Task instructions: Copy every line of text in the data below without alteration, and omit the pictures from your answer.

Given information:
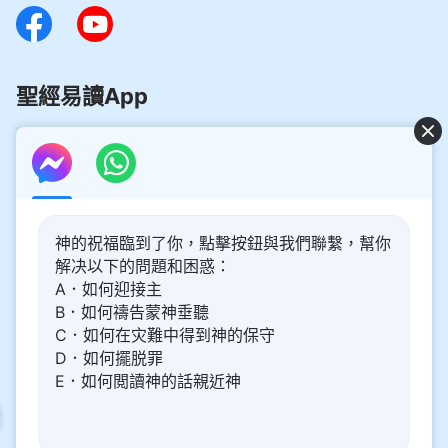
聖經易讀App
好消息：主再來的奥秘揭開了！
神的祝福臨到了你，點擊按鈕與我們聯繫，幫你
你想了解主再來的奥秘，喜迎主重歸嗎？以下内容將為你帶
解决以下的問題和困惑：
來幫助。請點擊進入閲讀、觀看！
了解更多
A．如何迎接主
B．如何禱告蒙神垂聽
通過Messenger與我們聯繫
C．如何在灾難中得到神的保守
D．如何擺脱罪
E．如何閲讀神的話親近神
關于我們
隱私權政策
網站聲明
關注我們
|
|
|
署名信息
|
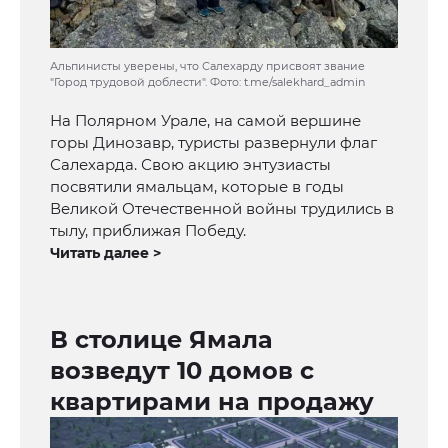
Альпинисты уверены, что Салехарду присвоят звание
"Город трудовой доблести". Фото: t.me/salekhard_admin
На Полярном Урале, на самой вершине
горы Динозавр, туристы развернули флаг
Салехарда. Свою акцию энтузиасты
посвятили ямальцам, которые в годы
Великой Отечественной войны трудились в
тылу, приближая Победу.
Читать далее >
В столице Ямала
возведут 10 домов с
квартирами на продажу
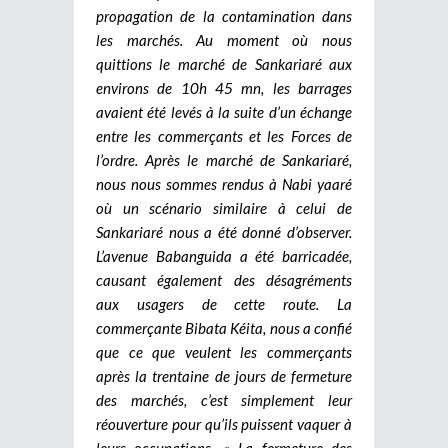
propagation de la contamination dans
les marchés. Au moment où nous
quittions le marché de Sankariaré aux
environs de 10h 45 mn, les barrages
avaient été levés à la suite d’un échange
entre les commerçants et les Forces de
l’ordre. Après le marché de Sankariaré,
nous nous sommes rendus à Nabi yaaré
où un scénario similaire à celui de
Sankariaré nous a été donné d’observer.
L’avenue Babanguida a été barricadée,
causant également des désagréments
aux usagers de cette route. La
commerçante Bibata Kéita, nous a confié
que ce que veulent les commerçants
après la trentaine de jours de fermeture
des marchés, c’est simplement leur
réouverture pour qu’ils puissent vaquer à
leurs occupations. « La fermeture des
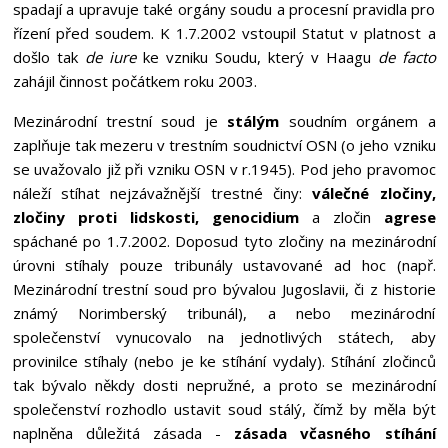
spadají a upravuje také orgány soudu a procesní pravidla pro
řízení před soudem. K 1.7.2002 vstoupil Statut v platnost a
došlo tak
de iure
ke vzniku Soudu, který v Haagu
de facto
zahájil činnost počátkem roku 2003.
Mezinárodní trestní soud je
stálým
soudním orgánem a
zaplňuje tak mezeru v trestním soudnictví OSN (o jeho vzniku
se uvažovalo již při vzniku OSN v r.1945). Pod jeho pravomoc
náleží stíhat nejzávažnější trestné činy:
válečné zločiny,
zločiny proti lidskosti, genocidium
a zločin
agrese
spáchané po 1.7.2002. Doposud tyto zločiny na mezinárodní
úrovni stíhaly pouze tribunály ustavované ad hoc (např.
Mezinárodní trestní soud pro bývalou Jugoslavii, či z historie
známý Norimberský tribunál), a nebo mezinárodní
společenství vynucovalo na jednotlivých státech, aby
provinilce stíhaly (nebo je ke stíhání vydaly). Stíhání zločinců
tak bývalo někdy dosti nepružné, a proto se mezinárodní
společenství rozhodlo ustavit soud stálý, čímž by měla být
naplněna důležitá zásada -
zásada včasného stíhání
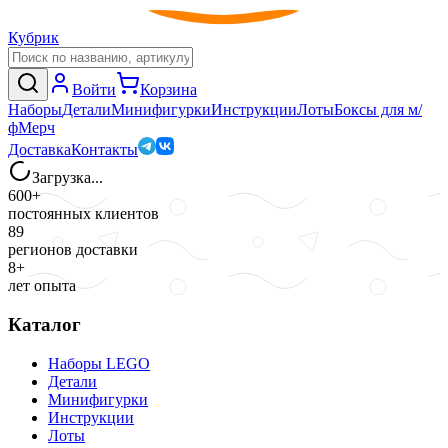
Кубрик
Войти
Корзина
Наборы
Детали
Минифигурки
Инструкции
Лоты
Боксы для м/
ф
Мерч
Доставка
Контакты
Загрузка...
600+
постоянных клиентов
89
регионов доставки
8+
лет опыта
Каталог
Наборы LEGO
Детали
Минифигурки
Инструкции
Лоты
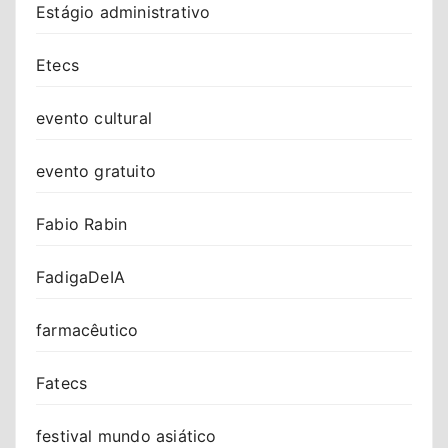
Estágio administrativo
Etecs
evento cultural
evento gratuito
Fabio Rabin
FadigaDeIA
farmacêutico
Fatecs
festival mundo asiático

Response area:
聖經易讀App
好消息：主再來的奥秘揭開了！
神的祝福臨到了你，點擊按鈕與我們聯繫，幫你
你想了解主再來的奥秘，喜迎主重歸嗎？以下内容將為你帶
解决以下的問題和困惑：
來幫助。請點擊進入閲讀、觀看！
了解更多
A．如何迎接主
B．如何禱告蒙神垂聽
通過Messenger與我們聯繫
C．如何在灾難中得到神的保守
D．如何擺脱罪
E．如何閲讀神的話親近神
關于我們
隱私權政策
網站聲明
關注我們
|
|
|
署名信息
|
Альпинисты уверены, что Салехарду присвоят звание
"Город трудовой доблести". Фото: t.me/salekhard_admin
На Полярном Урале, на самой вершине
горы Динозавр, туристы развернули флаг
Салехарда. Свою акцию энтузиасты
посвятили ямальцам, которые в годы
Великой Отечественной войны трудились в
тылу, приближая Победу.
Читать далее >
В столице Ямала
возведут 10 домов с
квартирами на продажу
propagation de la contamination dans
les marchés. Au moment où nous
quittions le marché de Sankariaré aux
environs de 10h 45 mn, les barrages
avaient été levés à la suite d’un échange
entre les commerçants et les Forces de
l’ordre. Après le marché de Sankariaré,
nous nous sommes rendus à Nabi yaaré
où un scénario similaire à celui de
Sankariaré nous a été donné d’observer.
L’avenue Babanguida a été barricadée,
causant également des désagréments
aux usagers de cette route. La
commerçante Bibata Kéita, nous a confié
que ce que veulent les commerçants
après la trentaine de jours de fermeture
des marchés, c’est simplement leur
réouverture pour qu’ils puissent vaquer à
leurs occupations. « La fermeture des
spadají a upravuje také orgány soudu a procesní pravidla pro
řízení před soudem. K 1.7.2002 vstoupil Statut v platnost a
došlo tak
de iure
ke vzniku Soudu, který v Haagu
de facto
zahájil činnost počátkem roku 2003.
Mezinárodní trestní soud je
stálým
soudním orgánem a
zaplňuje tak mezeru v trestním soudnictví OSN (o jeho vzniku
se uvažovalo již při vzniku OSN v r.1945). Pod jeho pravomoc
náleží stíhat nejzávažnější trestné činy:
válečné zločiny,
zločiny proti lidskosti, genocidium
a zločin
agrese
spáchané po 1.7.2002. Doposud tyto zločiny na mezinárodní
úrovni stíhaly pouze tribunály ustavované ad hoc (např.
Mezinárodní trestní soud pro bývalou Jugoslavii, či z historie
známý Norimberský tribunál), a nebo mezinárodní
společenství vynucovalo na jednotlivých státech, aby
provinilce stíhaly (nebo je ke stíhání vydaly). Stíhání zločinců
tak bývalo někdy dosti nepružné, a proto se mezinárodní
společenství rozhodlo ustavit soud stálý, čímž by měla být
naplněna důležitá zásada -
zásada včasného stíhání
Кубрик
Войти
Корзина
Наборы
Детали
Минифигурки
Инструкции
Лоты
Боксы для м/
ф
Мерч
Доставка
Контакты
Загрузка...
600+
постоянных клиентов
89
регионов доставки
8+
лет опыта
Каталог
Наборы LEGO
Детали
Минифигурки
Инструкции
Лоты
Estágio administrativo
Etecs
evento cultural
evento gratuito
Fabio Rabin
FadigaDeIA
farmacêutico
Fatecs
festival mundo asiático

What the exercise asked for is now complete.